The meat travels further down, and encounters… a third pair of jaws. Like the original fishy jaw, both pairs of pharyngeal jaws were once gills. This second pair of pharyngeal jaws is much less well-developed than the first, and mostly exists to help mitigate how much fluid is sent to the stomach. While he can regurgitate stomach acid to replenish his tongue reserves, and he does possess bile glands here to neutralise the fluid if it gets too acidic here, it's preferable to avoid both that and replacing the microbially-acclimated tongue water entirely.
However, this pair of jaws is strange- they bulge at the sides, with two orifices flanking them. Suddenly, the animal tilts its head back, and its back pair of throat jaws kisses the inside of the front- its throat bulges as its tongue fluid is forced to the side, and the two orifices open.
Then the fish inhales, in a vastly-streamlined version of how its earliest air-breathing ancestors first accidentally caught bubbles around their gills. And anybody familiar with the biology of certain much-loved aquarium fish will recognise- this animal breathes not like a lungfish, but a labyrinth fish.
Gouramis and betas are the most famous types of labyrinth fish, but what they all have in common is a complex chamber actually found inside the bone of their first gill. The structure that linnorms possess is not quite the same- the orifices at the second pharyngeal jaw actually lead to a sort of bellows between that jaw's bones and a structure that was once the fourth set of gills- but ultimately, it's the closest known comparison available to the strange-looking lungs of a linnorm.

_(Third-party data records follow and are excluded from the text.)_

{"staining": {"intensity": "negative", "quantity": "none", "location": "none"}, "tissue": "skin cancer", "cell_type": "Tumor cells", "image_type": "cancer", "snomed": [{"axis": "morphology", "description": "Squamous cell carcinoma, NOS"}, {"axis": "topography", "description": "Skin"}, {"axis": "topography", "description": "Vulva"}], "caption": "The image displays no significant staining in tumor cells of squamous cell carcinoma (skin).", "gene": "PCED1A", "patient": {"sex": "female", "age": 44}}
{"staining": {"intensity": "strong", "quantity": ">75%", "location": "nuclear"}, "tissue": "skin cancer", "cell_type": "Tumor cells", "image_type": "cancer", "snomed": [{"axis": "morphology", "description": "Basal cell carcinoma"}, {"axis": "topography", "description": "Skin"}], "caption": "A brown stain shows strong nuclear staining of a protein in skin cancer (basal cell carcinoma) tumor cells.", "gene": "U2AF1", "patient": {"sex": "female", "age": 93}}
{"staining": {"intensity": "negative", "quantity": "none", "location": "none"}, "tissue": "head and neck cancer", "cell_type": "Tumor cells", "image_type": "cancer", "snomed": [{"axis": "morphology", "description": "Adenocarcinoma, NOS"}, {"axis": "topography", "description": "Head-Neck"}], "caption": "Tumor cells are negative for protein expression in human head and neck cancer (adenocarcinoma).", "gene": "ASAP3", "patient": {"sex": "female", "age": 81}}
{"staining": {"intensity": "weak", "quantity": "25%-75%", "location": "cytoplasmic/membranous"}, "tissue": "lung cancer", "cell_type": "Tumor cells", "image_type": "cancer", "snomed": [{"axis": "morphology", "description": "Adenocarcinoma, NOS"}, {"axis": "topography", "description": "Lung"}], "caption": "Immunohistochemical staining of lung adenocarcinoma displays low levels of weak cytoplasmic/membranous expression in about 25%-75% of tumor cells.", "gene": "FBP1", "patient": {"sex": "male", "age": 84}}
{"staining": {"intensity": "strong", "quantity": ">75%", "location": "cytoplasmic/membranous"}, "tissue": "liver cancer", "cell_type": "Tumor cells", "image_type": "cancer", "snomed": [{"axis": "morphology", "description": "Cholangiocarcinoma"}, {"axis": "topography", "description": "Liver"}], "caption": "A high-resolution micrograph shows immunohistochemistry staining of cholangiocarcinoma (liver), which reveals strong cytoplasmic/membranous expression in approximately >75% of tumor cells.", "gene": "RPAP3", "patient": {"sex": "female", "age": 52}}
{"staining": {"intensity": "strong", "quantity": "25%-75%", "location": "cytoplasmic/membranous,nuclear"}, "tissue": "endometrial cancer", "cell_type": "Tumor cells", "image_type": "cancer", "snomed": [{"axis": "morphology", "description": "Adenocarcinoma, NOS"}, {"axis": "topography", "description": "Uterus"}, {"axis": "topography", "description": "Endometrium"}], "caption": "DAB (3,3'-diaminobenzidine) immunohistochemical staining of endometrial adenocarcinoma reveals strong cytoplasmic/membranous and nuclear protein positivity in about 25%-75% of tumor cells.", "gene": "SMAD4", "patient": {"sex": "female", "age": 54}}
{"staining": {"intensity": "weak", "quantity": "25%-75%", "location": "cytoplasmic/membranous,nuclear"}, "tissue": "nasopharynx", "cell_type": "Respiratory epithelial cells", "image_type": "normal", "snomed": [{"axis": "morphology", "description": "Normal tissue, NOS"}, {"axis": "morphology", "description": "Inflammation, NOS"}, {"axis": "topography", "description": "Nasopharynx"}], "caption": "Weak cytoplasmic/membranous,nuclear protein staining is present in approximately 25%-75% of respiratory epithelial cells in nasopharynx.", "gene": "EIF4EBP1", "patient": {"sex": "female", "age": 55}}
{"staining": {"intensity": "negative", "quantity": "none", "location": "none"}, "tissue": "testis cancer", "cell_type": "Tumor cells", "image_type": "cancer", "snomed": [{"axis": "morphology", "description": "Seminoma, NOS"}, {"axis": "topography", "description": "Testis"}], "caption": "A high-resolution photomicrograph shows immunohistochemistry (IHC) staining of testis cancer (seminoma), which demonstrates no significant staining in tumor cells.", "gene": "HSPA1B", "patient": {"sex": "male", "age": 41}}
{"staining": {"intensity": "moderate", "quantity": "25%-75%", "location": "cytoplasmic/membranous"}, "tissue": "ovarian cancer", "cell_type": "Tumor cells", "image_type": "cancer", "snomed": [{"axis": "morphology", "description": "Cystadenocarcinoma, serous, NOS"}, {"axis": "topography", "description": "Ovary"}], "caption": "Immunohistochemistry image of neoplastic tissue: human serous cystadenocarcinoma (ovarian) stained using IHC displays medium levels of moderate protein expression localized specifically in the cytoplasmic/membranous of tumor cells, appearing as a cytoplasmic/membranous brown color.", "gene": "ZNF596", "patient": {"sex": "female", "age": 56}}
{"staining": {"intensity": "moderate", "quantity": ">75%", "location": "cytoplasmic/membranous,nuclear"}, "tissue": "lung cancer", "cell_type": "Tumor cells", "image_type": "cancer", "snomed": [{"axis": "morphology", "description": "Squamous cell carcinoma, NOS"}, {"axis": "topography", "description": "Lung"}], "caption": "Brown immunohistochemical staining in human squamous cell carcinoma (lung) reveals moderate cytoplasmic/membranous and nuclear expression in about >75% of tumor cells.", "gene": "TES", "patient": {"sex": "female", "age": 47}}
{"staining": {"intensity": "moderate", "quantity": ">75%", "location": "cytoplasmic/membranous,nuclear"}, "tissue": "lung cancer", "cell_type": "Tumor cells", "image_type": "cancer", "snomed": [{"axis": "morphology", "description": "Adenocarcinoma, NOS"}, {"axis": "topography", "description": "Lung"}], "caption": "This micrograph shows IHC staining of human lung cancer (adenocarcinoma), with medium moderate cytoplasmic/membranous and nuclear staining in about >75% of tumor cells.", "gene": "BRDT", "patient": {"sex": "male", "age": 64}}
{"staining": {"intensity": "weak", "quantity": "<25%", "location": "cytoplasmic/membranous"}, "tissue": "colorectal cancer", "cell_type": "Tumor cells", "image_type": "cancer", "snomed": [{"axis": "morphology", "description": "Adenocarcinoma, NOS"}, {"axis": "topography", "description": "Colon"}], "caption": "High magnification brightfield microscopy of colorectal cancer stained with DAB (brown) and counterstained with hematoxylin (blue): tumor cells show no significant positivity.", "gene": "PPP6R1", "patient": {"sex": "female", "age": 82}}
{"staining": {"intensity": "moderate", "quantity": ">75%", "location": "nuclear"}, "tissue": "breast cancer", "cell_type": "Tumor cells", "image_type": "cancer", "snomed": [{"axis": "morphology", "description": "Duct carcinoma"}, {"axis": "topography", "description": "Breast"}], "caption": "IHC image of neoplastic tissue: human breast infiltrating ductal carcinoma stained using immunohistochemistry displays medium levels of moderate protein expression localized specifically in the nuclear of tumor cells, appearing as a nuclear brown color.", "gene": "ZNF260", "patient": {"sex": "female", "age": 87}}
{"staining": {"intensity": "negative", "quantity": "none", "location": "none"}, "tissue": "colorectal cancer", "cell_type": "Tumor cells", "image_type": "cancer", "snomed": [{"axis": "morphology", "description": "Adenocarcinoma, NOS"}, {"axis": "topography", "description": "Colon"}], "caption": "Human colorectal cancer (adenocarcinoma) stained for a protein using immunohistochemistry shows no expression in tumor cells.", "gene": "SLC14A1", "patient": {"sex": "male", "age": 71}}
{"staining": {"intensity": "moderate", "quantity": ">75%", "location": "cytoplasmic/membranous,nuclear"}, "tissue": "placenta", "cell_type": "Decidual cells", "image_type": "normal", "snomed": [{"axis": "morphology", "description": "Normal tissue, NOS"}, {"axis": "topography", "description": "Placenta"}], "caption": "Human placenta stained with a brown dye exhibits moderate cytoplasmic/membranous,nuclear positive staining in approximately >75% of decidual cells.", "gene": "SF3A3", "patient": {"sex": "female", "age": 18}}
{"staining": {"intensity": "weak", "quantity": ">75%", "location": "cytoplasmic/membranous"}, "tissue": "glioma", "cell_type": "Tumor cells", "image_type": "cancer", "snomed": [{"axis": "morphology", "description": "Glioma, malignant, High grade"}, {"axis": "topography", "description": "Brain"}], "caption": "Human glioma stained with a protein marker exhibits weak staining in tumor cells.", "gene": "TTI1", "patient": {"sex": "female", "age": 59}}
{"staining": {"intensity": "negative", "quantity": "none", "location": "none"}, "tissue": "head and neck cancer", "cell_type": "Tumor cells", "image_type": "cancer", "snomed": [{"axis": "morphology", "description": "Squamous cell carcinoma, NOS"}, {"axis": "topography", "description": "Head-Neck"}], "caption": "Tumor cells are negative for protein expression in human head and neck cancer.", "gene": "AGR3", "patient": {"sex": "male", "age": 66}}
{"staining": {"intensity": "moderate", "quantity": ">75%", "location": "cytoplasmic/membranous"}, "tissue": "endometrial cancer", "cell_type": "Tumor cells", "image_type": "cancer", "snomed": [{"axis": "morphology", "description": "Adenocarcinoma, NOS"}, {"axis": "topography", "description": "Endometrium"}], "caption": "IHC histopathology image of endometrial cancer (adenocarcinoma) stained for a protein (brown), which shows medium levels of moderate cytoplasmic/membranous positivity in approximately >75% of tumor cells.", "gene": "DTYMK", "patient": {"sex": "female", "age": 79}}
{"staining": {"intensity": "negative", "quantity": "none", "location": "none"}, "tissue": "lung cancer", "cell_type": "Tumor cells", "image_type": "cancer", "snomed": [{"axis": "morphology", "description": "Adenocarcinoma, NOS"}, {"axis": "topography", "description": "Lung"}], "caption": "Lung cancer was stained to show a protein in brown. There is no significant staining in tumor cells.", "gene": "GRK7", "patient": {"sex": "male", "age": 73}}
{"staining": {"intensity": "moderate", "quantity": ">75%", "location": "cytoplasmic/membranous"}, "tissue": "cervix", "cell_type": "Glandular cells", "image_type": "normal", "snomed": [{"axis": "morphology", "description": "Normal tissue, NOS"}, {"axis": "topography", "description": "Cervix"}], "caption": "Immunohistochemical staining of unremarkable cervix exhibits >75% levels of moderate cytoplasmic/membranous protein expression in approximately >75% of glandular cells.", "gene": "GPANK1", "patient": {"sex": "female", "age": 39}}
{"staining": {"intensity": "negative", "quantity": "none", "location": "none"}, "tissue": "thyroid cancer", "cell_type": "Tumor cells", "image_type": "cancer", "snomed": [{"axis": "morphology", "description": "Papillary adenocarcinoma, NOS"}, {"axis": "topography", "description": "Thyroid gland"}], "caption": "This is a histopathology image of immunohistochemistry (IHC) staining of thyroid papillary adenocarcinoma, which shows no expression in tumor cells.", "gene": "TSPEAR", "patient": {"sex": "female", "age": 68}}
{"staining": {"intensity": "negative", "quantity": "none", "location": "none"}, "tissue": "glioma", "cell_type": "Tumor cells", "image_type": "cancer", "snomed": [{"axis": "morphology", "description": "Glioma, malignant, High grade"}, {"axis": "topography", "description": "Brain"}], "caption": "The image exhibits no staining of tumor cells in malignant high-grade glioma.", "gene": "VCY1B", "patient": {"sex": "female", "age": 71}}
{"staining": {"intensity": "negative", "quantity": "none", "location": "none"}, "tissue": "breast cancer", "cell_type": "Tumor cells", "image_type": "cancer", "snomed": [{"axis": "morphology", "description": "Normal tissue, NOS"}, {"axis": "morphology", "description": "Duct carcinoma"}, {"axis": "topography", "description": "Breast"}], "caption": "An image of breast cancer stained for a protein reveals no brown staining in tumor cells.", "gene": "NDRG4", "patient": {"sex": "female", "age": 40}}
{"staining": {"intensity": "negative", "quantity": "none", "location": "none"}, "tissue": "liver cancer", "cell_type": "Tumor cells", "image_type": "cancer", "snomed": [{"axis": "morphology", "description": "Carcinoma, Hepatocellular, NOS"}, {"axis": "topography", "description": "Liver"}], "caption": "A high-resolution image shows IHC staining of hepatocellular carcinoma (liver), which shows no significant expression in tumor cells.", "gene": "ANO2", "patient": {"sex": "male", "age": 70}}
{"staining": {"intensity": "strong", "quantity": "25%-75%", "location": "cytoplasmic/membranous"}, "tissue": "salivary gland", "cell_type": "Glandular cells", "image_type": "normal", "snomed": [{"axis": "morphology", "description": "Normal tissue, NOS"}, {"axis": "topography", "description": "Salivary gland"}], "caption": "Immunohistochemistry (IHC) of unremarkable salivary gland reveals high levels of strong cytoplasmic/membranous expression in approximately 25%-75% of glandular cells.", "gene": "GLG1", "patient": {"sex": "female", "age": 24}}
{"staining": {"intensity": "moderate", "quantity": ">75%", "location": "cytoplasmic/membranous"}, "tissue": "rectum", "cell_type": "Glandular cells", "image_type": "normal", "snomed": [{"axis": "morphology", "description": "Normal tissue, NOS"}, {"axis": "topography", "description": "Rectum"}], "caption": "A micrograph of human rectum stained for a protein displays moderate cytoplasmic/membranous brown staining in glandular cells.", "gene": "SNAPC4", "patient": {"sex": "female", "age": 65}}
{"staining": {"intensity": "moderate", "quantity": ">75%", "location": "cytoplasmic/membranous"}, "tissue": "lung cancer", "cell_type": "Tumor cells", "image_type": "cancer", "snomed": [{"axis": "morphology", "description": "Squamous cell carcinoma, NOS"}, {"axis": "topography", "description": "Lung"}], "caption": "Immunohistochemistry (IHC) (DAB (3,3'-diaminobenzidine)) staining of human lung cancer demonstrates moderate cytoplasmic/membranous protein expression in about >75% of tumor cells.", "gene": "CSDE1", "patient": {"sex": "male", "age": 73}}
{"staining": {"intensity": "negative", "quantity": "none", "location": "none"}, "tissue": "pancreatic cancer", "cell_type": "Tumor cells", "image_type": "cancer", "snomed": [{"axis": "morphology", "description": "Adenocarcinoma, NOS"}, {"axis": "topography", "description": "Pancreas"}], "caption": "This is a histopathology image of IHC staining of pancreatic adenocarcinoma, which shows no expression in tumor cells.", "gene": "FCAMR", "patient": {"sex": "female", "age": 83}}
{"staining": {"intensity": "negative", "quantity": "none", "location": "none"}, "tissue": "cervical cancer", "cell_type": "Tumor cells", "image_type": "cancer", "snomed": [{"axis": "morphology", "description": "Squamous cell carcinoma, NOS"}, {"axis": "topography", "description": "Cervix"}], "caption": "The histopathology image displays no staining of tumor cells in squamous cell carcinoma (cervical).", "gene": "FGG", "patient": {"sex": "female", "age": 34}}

The linnorms are just the first radiation of a group called the edurocollans- though nowhere near as snappy and self-explanatory as the 'four-footed' tetrapods, the 'rigid necks' are a group taking its first, tentative steps into conquering the world beyond the waves. And though they might lack tongues, they might lack necks, and they even lack enough limb segments to give themselves more than a shoddy hoof-like imitation of feet, the linnorms have a set of incredible adaptations and the immense power of the evolutionary process behind them.
With a full belly, the scavenger slips back into the toxic ocean waves- unaware of what his kind will achieve in eras hence. But as he does, he leaves a trace of his legacy- a trackway.
A glimpse into what the future holds for life beyond the sea.